Allerdings zählt Tesla mit einem Kursplus von über 400 Prozent im laufenden Jahr auch zu den größten Überfliegern am Markt, sodass die Gelegenheit für Gewinnmitnahmen auch günstig gewesen sei, wie Analysten von "Der Aktionär" schreiben. Mit einem Börsenwert von gut 395 Milliarden Dollar sei der Konzern aktuell der mit Abstand am höchsten gehandelte Autohersteller weltweit. Grundsätzlich gelte weiterhin: Nur wenige Unternehmen auf der Welt hätten dieselbe Innovationsgeschwindigkeit wie Tesla. Gleichzeitig sei Tesla mit einem Börsenwert von aktuell 417 Milliarden Dollar auch sehr sportlich bewertet.

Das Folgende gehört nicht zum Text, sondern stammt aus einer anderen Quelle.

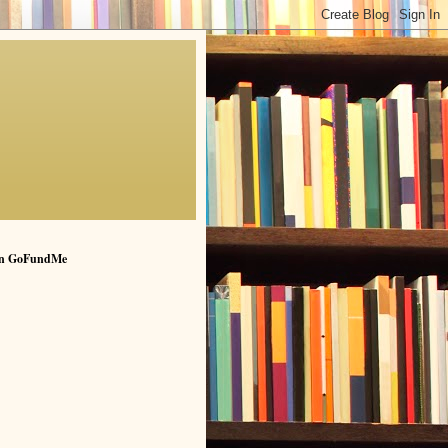
n GoFundMe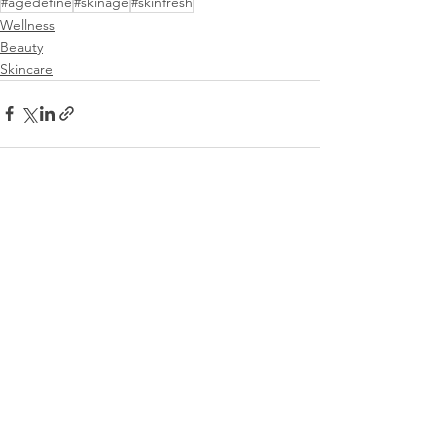
#agedefine
#skinage
#skinfresh
Wellness
Beauty
Skincare
See All
Recent Posts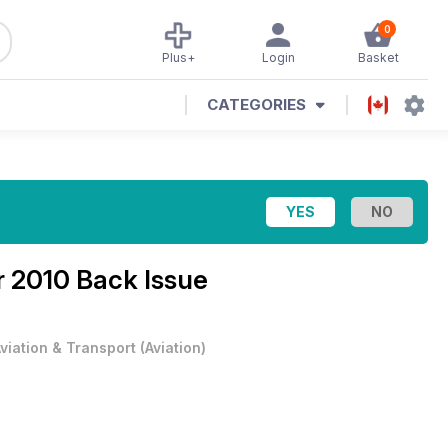
0
Plus+
Login
Basket
CATEGORIES
 2010 Back Issue
viation & Transport
(
Aviation
)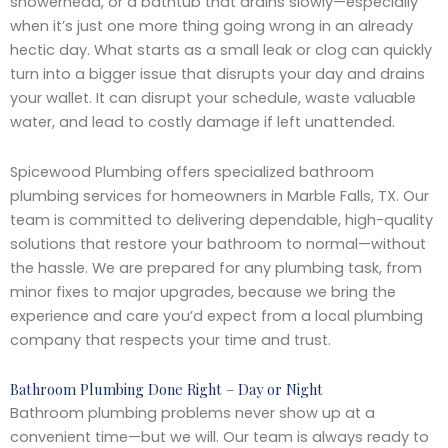
showerhead, or a bathtub that drains slowly—especially
when it’s just one more thing going wrong in an already
hectic day. What starts as a small leak or clog can quickly
turn into a bigger issue that disrupts your day and drains
your wallet. It can disrupt your schedule, waste valuable
water, and lead to costly damage if left unattended.
Spicewood Plumbing offers specialized bathroom
plumbing services for homeowners in Marble Falls, TX. Our
team is committed to delivering dependable, high-quality
solutions that restore your bathroom to normal—without
the hassle. We are prepared for any plumbing task, from
minor fixes to major upgrades, because we bring the
experience and care you’d expect from a local plumbing
company that respects your time and trust.
Bathroom Plumbing Done Right – Day or Night
Bathroom plumbing problems never show up at a
convenient time—but we will. Our team is always ready to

Hartgesottene Tesla-Fans hatten trotz der Enttäuschung auf dem "Battery Day" Gelegenheit, ihr Idol zu feiern. Denn während die Corona-Pandemie der Autoindustrie insgesamt schwer zu schaffen macht, ist Tesla weiter auf Erfolgskurs. "Uns geht es 2020 sehr gut, wir werden trotz schwieriger Umstände wahrscheinlich ein Wachstum zwischen 30 und 40 Prozent erreichen", erklärte Musk bei der Hauptversammlung vor dem Batterie-Event. Damit machte er deutlich, dass er am ehrgeizigen Jahresziel festhält, rund 500.000 E-Autos auszuliefern. Das wären 36 Prozent mehr als im Vorjahr. Der 49-jährige Milliardär wurde dafür mit einem Hupkonzert gefeiert. Wegen der Corona-Krise fand das Aktionärstreffen vor Teslas US-Autowerk in einer Freiluftbühne im Stile eines Autokinos statt.